Content starts

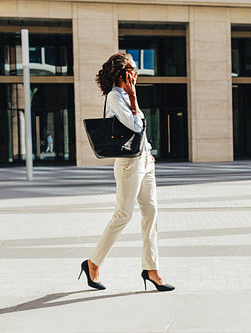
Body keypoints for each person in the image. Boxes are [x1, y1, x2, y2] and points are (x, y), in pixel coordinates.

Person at [78, 52, 174, 292]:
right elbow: (135, 124)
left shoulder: (127, 96)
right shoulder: (114, 96)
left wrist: (147, 151)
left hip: (144, 160)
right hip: (128, 163)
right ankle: (93, 263)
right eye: (133, 68)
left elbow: (140, 130)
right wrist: (132, 97)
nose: (137, 72)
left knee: (151, 213)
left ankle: (151, 268)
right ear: (123, 74)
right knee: (123, 215)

Content ends

» **Try it**
After locating the line containing "right shoulder: (114, 96)", give that line and every later line of the listing again exactly, up to and including the last.

» **Solution to this task**
right shoulder: (114, 96)
left wrist: (147, 151)
left hip: (144, 160)
right hip: (128, 163)
right ankle: (93, 263)
right eye: (133, 68)
left elbow: (140, 130)
right wrist: (132, 97)
nose: (137, 72)
left knee: (151, 213)
left ankle: (151, 268)
right ear: (123, 74)
right knee: (123, 215)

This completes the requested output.